Arrange every line of the records below into a Markdown table with the columns Row and Line, numbering the rows and omitting blank lines. Leave the pictures out of the answer.
━━━━━ SUPPLIED ENTRIES
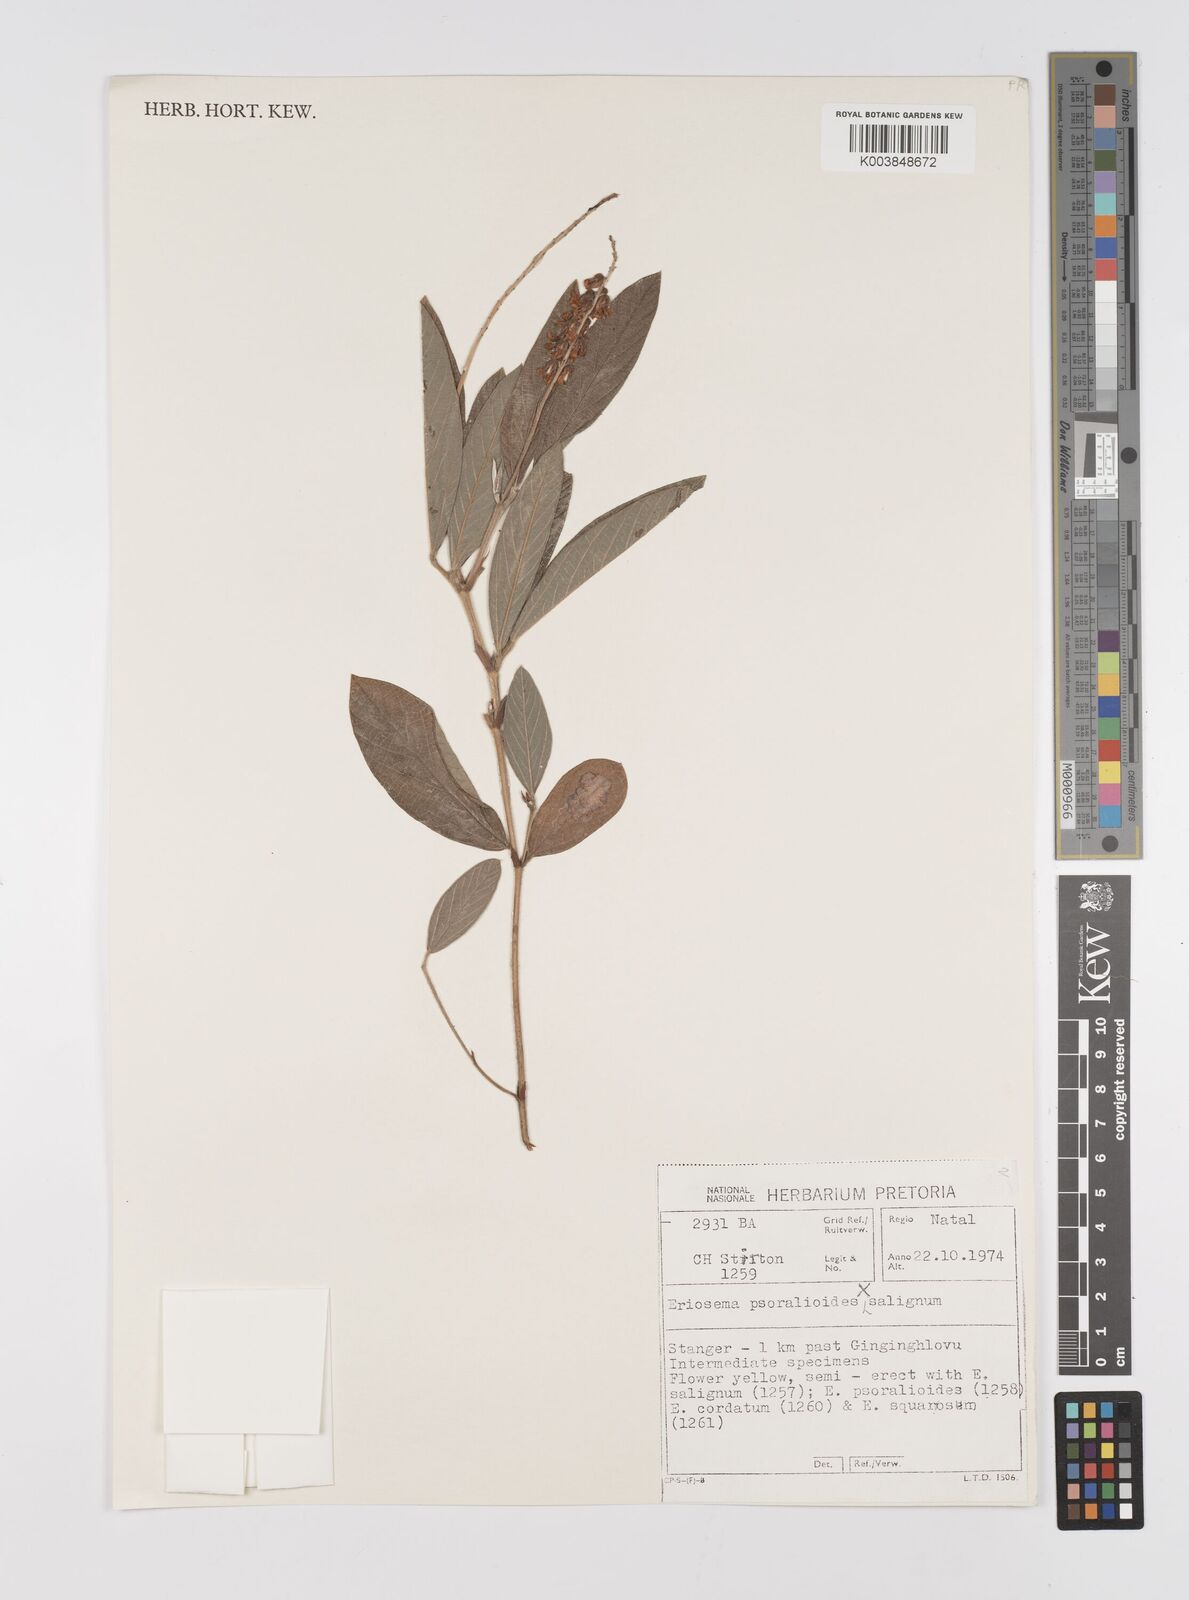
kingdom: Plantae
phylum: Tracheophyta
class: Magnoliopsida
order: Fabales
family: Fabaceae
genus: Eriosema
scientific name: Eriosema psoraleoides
━━━━━━━━━━
**SOLUTION TO THE PROBLEM**
| Row | Line |
|---|---|
| 1 | kingdom: Plantae |
| 2 | phylum: Tracheophyta |
| 3 | class: Magnoliopsida |
| 4 | order: Fabales |
| 5 | family: Fabaceae |
| 6 | genus: Eriosema |
| 7 | scientific name: Eriosema psoraleoides |